MOV files — Common from Mac screen recording and iPhone. Generally compatible but often larger than needed.
ffmpeg -i screen_recording.mov \
-c:v libx264 -crf 22 -c:a aac -b:a 128k \
-movflags +faststart \
output.mp4
File Size Estimation Before Converting
Before committing to a quality setting, estimate the output size:
| Resolution | Duration | Bitrate | Approx. File Size |
|---|---|---|---|
| 1080p | 10 min | 4 Mbps | ~300 MB |
| 1080p | 10 min | 2 Mbps | ~150 MB |
| 720p | 10 min | 2 Mbps | ~150 MB |
| 720p | 10 min | 1 Mbps | ~75 MB |
| 720p | 60 min | 1 Mbps | ~450 MB |
| 480p | 60 min | 0.8 Mbps | ~360 MB |
Formula: (bitrate_mbps × duration_seconds) / 8 = file_size_MB
For a 45-minute all-hands recording at 1.5 Mbps: (1.5 × 2700) / 8 = 506 MB — just over the Teams chat limit. Drop to 1 Mbps and it lands at 337 MB.
Audio-Only Extraction for Meeting Notes
Sometimes you just need the audio from a Zoom recording for transcription or podcast distribution. Extracting audio strips the video track entirely:
ffmpeg -i zoom_recording.mp4 -vn -c:a aac -b:a 128k recording_audio.m4a
Or for MP3 compatibility:
ffmpeg -i zoom_recording.mp4 -vn -c:a libmp3lame -b:a 128k recording_audio.mp3
The extract audio tool does this in a browser without any command line if you prefer.
Frequently Asked Questions
Why does my video look fine locally but pixelated in a Zoom call?
Zoom re-compresses your screen share in real time based on your available bandwidth. If you're screen sharing a video, Zoom is compressing a compression — double-degrading quality. Use Zoom's dedicated video sharing mode (Share > Advanced > Video) for significantly better results.
Can I share a 4K video through Teams?
Technically yes — Teams uploads up to 250 GB. But Microsoft Stream transcodes down to 1080p for playback. Pre-scaling to 1080p before uploading avoids waiting for their transcoding process.
What's the fastest way to compress a video for conferencing?
Use CRF 24-26 with -preset fast or -preset medium in FFmpeg — this is faster to encode but produces slightly larger files than slow. For a single conference upload, the time savings are worth the small size increase. Alternatively, ConvertIntoMP4's video compressor handles this through a web interface.

(Dataset entries)
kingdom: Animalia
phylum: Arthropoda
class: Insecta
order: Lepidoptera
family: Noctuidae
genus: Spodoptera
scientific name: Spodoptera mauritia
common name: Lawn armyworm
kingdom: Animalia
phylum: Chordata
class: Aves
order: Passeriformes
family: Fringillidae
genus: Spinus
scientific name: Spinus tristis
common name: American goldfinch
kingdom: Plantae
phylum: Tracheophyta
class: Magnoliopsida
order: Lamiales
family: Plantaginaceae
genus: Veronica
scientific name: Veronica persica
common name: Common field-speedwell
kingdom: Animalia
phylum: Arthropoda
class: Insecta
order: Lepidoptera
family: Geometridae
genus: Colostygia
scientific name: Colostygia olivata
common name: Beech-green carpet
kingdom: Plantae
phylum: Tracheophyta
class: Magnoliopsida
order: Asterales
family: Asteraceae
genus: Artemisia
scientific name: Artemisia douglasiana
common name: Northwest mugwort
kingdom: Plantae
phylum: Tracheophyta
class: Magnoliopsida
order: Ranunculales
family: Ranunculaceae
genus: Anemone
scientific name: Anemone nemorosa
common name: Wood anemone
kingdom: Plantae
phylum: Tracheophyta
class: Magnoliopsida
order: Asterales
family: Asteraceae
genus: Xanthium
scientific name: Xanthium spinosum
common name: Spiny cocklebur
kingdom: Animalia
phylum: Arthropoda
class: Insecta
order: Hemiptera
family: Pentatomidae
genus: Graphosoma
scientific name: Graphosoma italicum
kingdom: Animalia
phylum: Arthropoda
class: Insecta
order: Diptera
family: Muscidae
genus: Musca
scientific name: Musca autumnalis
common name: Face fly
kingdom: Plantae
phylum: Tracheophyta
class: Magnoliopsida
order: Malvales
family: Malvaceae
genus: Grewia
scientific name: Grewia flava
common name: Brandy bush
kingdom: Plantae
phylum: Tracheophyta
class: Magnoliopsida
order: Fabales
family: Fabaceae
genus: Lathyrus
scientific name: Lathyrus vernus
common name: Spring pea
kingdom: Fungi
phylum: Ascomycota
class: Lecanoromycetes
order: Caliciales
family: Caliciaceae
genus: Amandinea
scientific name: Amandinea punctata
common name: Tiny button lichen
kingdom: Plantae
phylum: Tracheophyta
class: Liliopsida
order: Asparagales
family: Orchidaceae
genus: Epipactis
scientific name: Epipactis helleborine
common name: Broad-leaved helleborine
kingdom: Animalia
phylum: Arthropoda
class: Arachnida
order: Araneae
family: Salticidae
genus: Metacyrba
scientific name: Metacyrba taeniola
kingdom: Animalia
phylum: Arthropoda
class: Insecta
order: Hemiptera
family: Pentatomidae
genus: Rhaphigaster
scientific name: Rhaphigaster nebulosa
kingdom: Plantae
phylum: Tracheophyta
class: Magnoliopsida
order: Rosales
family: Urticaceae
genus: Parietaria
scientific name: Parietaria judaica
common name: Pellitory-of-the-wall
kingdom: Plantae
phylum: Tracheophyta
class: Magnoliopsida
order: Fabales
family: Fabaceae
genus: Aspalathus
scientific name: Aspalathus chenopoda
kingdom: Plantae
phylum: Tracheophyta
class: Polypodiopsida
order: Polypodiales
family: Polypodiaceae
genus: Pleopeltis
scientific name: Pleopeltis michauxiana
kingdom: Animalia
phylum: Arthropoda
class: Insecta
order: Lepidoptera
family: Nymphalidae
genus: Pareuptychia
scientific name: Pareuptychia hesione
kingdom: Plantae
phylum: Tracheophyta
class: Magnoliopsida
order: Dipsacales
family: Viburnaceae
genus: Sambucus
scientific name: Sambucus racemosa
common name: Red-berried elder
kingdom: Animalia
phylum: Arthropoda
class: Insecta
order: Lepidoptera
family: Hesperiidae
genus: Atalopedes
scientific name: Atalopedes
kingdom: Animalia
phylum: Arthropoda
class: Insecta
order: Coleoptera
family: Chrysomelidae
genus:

### TASK TO CARRY OUT
Reproduce word for word the stretch of the video conversion guide from "Frequently Asked Questions" through "significantly better results.". Work only from the video conversion guide.

### SOLUTION TO THIS EXERCISE
Frequently Asked Questions
Why does my video look fine locally but pixelated in a Zoom call?
Zoom re-compresses your screen share in real time based on your available bandwidth. If you're screen sharing a video, Zoom is compressing a compression — double-degrading quality. Use Zoom's dedicated video sharing mode (Share > Advanced > Video) for significantly better results.